■ **Required work**
Retype all of the listing exactly, passing over any picture you find.

#### Input records

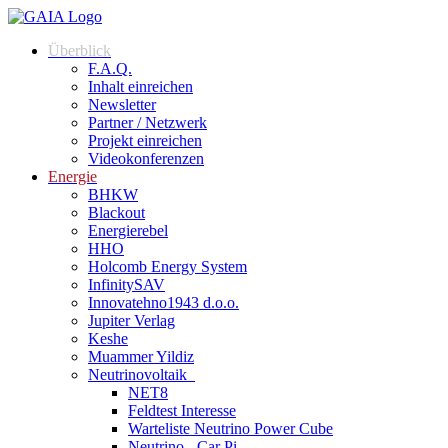
Zum
Inhalt
Überblick
springen
F.A.Q.
Inhalt einreichen
Newsletter
Partner / Netzwerk
Projekt einreichen
Videokonferenzen
Energie
BHKW
Blackout
Energierebel
HHO
Holcomb Energy System
InfinitySAV
Innovatehno1943 d.o.o.
Jupiter Verlag
Keshe
Muammer Yildiz
Neutrinovoltaik
NET8
Feldtest Interesse
Warteliste Neutrino Power Cube
Neutrino - Car Pi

########

■ **Exercise solution**
Zum
Inhalt
Überblick
springen
F.A.Q.
Inhalt einreichen
Newsletter
Partner / Netzwerk
Projekt einreichen
Videokonferenzen
Energie
BHKW
Blackout
Energierebel
HHO
Holcomb Energy System
InfinitySAV
Innovatehno1943 d.o.o.
Jupiter Verlag
Keshe
Muammer Yildiz
Neutrinovoltaik
NET8
Feldtest Interesse
Warteliste Neutrino Power Cube
Neutrino - Car Pi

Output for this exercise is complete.